Exercise requirements
**a)** According to the article on Angus, Texas, what was the median age of residents at the 2020 census?
**b)** Carry on writing the article on Angus, Texas, starting right after its last sentence.

Extract
....
- Interactive map of Angus, Texas
- Coordinates: 32°00′03″N 96°25′42″W﻿ / ﻿32.00083°N 96.42833°W
- Country: United States
- State: Texas
- County: Navarro

Area
- • Total: 3.30 sq mi (8.54 km^{2})
- • Land: 3.29 sq mi (8.52 km^{2})
- • Water: 0.0077 sq mi (0.02 km^{2})
- Elevation: 410 ft (120 m)

Population (2020)
- • Total: 444
- • Density: 135/sq mi (52.1/km^{2})
- Time zone: UTC-6 (Central (CST))
- • Summer (DST): UTC-5 (CDT)
- FIPS code: 48-03288
- GNIS feature ID: 2409711

= Angus, Texas =

Angus is a city in Navarro County, Texas, United States. The population was 444 at the 2020 census.

==Geography==

According to the United States Census Bureau, the city has a total area of 3.3 sqmi, of which 3.3 sqmi is land and 0.04 sqmi (0.60%) is water.

==Demographics==

Historical population
| Census | Pop. | Note | %± |
| 1970 | 93 |  | — |
| 1980 | 244 |  | 162.4% |
| 1990 | 363 |  | 48.8% |
| 2000 | 334 |  | −8.0% |
| 2010 | 414 |  | 24.0% |
| 2020 | 444 |  | 7.2% |
U.S. Decennial Census 2020 Census

===2020 census===

As of the 2020 census, Angus had a population of 444, and the median age was 41.4 years. Twenty-five percent of residents were under the age of 18 and 15.1% of residents were 65 years of age or older. For every 100 females there were 102.7 males, and for every 100 females age 18 and over there were 97.0 males age 18 and over.

As of the 2020 census, 0% of residents lived in urban areas, while 100.0% lived in rural areas.

There were 160 households in Angus, of which 38.1% had children under the age of 18 living in them. Of all households, 48.8% were married-couple households, 18.8% were households with a male householder and no spouse or partner present, and 23.8% were households with a female householder and no spouse or partner present. About 20.6% of all households were made up of individuals and 9.4% had someone living alone who was 65 years of age or older.

There were 179 housing units, of which 10.6% were vacant. Among occupied housing units, 81.9% were owner-occupied and 18.1% were renter-occupied. The homeowner vacancy rate was 2.2% and the rental vacancy rate was 11.4%.
....
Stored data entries
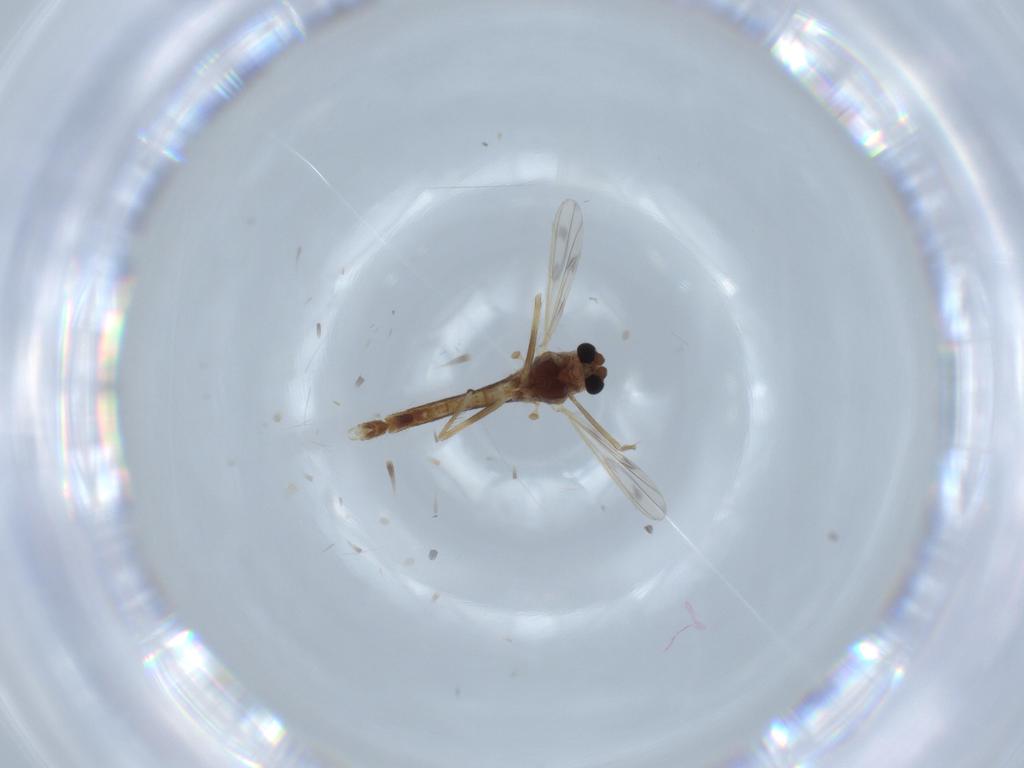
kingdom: Animalia
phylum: Arthropoda
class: Insecta
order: Diptera
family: Chironomidae
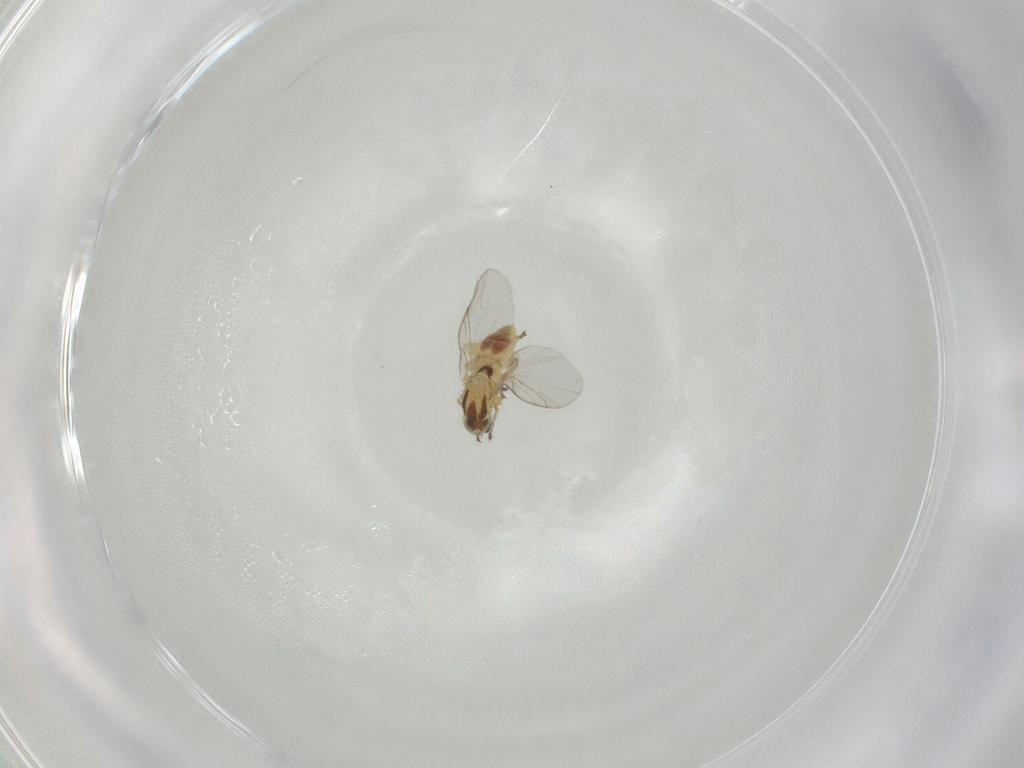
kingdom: Animalia
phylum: Arthropoda
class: Insecta
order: Diptera
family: Agromyzidae
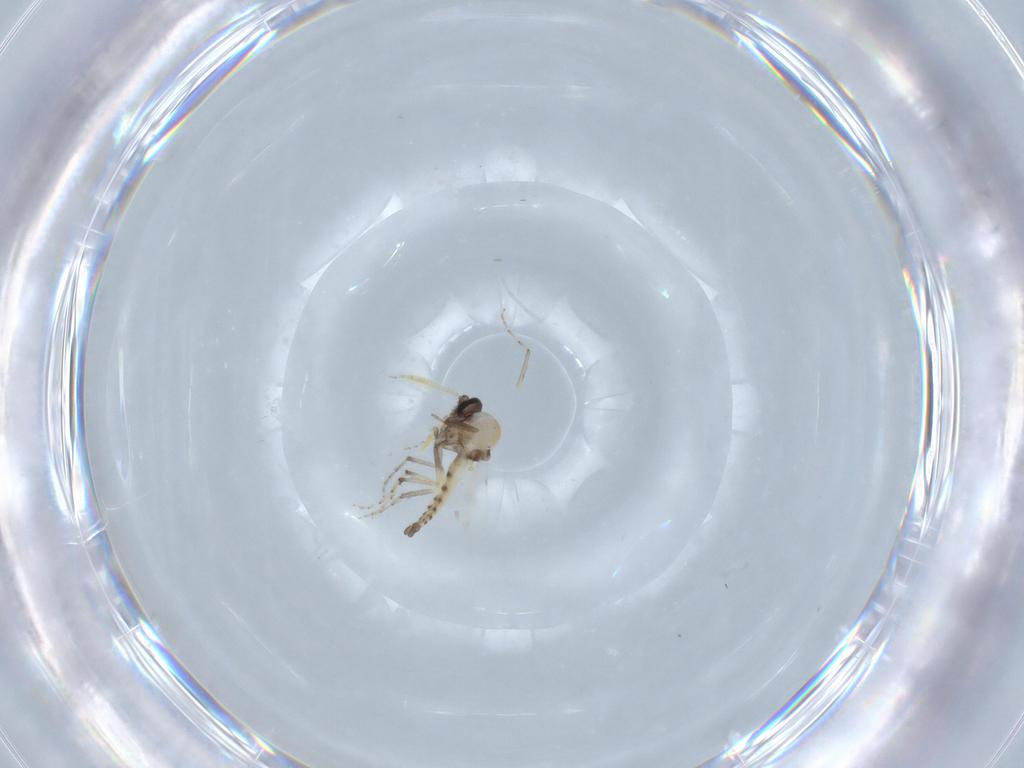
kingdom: Animalia
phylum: Arthropoda
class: Insecta
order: Diptera
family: Ceratopogonidae
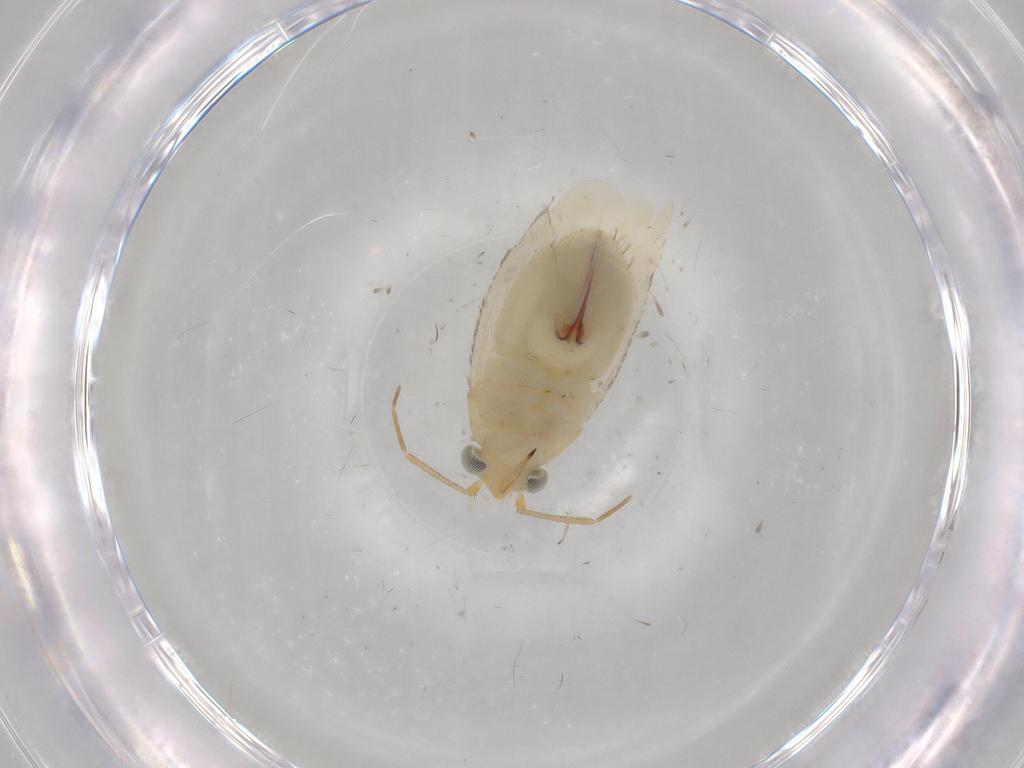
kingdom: Animalia
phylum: Arthropoda
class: Insecta
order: Hemiptera
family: Miridae
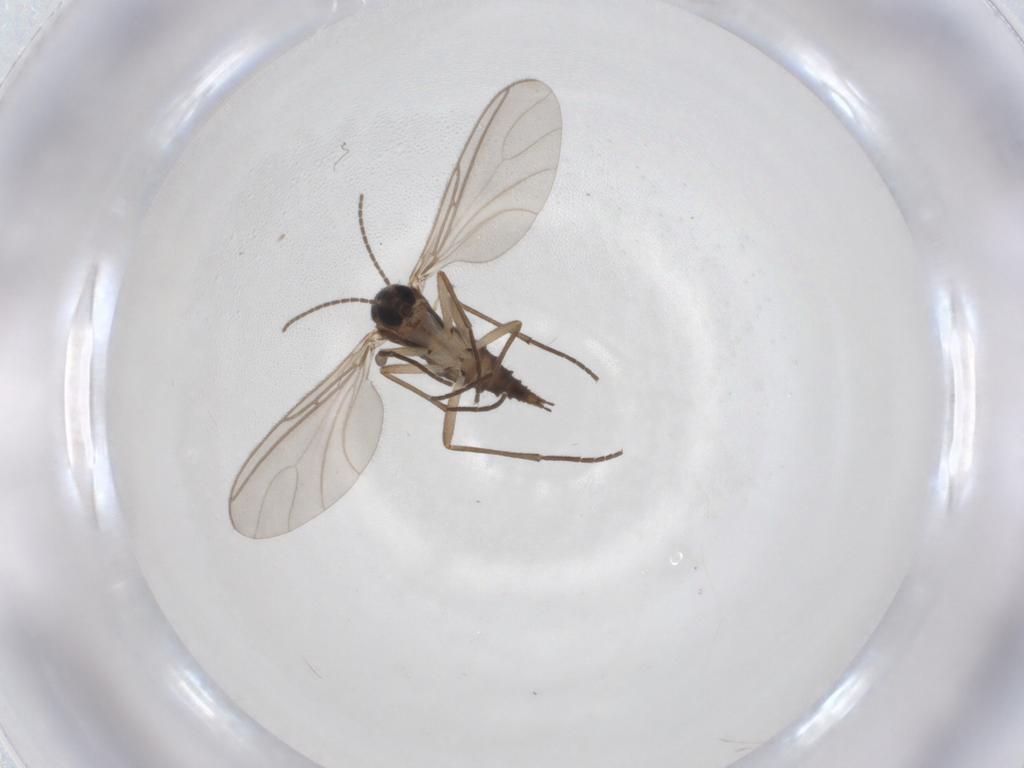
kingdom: Animalia
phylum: Arthropoda
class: Insecta
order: Diptera
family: Sciaridae
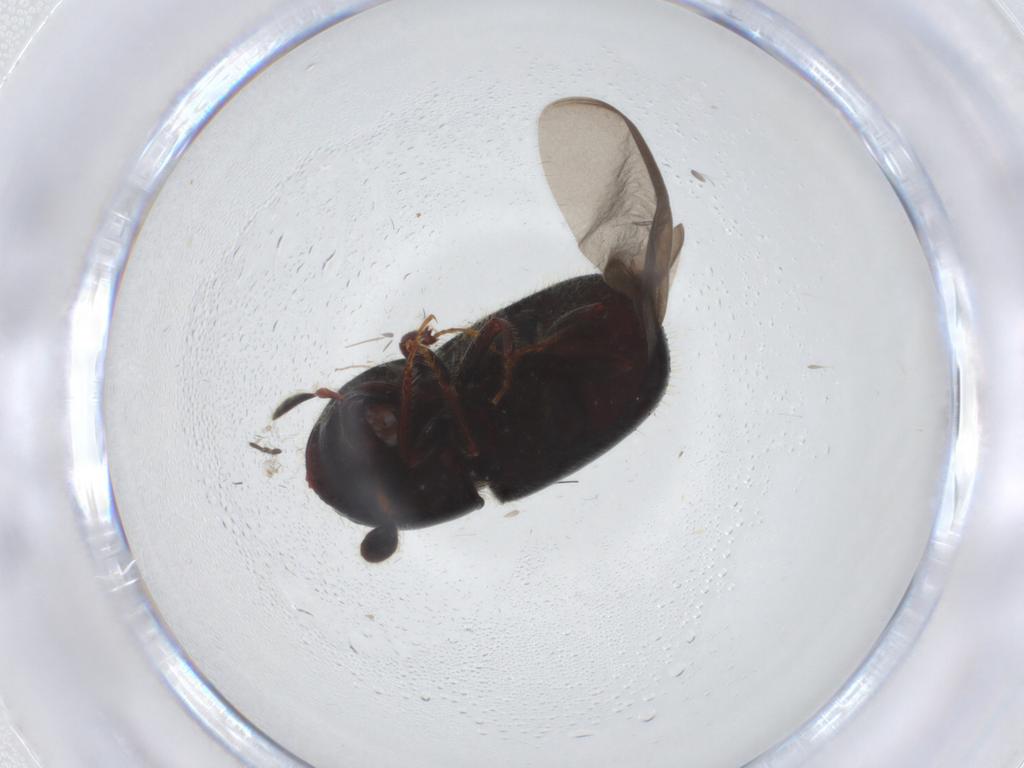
....
Answers given
**a)** 41.4 years

**b)**
Racial composition as of the 2020 census
| Race | Percent |
|---|---|
| White | 68.9% |
| Black or African American | 4.1% |
| American Indian and Alaska Native | 1.6% |
| Asian | 0.5% |
| Native Hawaiian and Other Pacific Islander | 0.9% |
| Some other race | 6.5% |
| Two or more races | 17.6% |
| Hispanic or Latino (of any race) | 22.3% |

===2000 census===

As of the census of 2000, there were 334 people, 129 households, and 97 families residing in the city. The population density was 101.5 PD/sqmi. There were 139 housing units at an average density of 42.3 /sqmi. The racial makeup of the city was 88.32% White, 1.80% African American, 1.80% Asian, 0.60% Pacific Islander, 2.99% from other races, and 4.49% from two or more races. Hispanic or Latino of any race were 7.78% of the population.

There were 129 households, out of which 33.3% had children under the age of 18 living with them, 68.2% were married couples living together, 7.0% had a female householder with no husband present, and 24.8% were non-families. 19.4% of all households were made up of individuals, and 9.3% had someone living alone who was 65 years of age or older. The average household size was 2.59 and the average family size was 2.99.

In the city, the population was spread out, with 26.3% under the age of 18, 6.6% from 18 to 24, 30.5% from 25 to 44, 24.3% from 45 to 64, and 12.3% who were 65 years of age or older. The median age was 38 years. For every 100 females, there were 103.7 males. For every 100 females age 18 and over, there were 105.0 males.

The median income for a household in the city was $36,944, and the median income for a family was $38,472. Males had a median income of $24,531 versus $20,179 for females. The per capita income for the city was $16,776. About 11.3% of families and 13.6% of the population were below the poverty line, including 17.1% of those under age 18 and 26.9% of those age 65 or over.
==Education==

The City of Angus is served by the Corsicana Independent School District.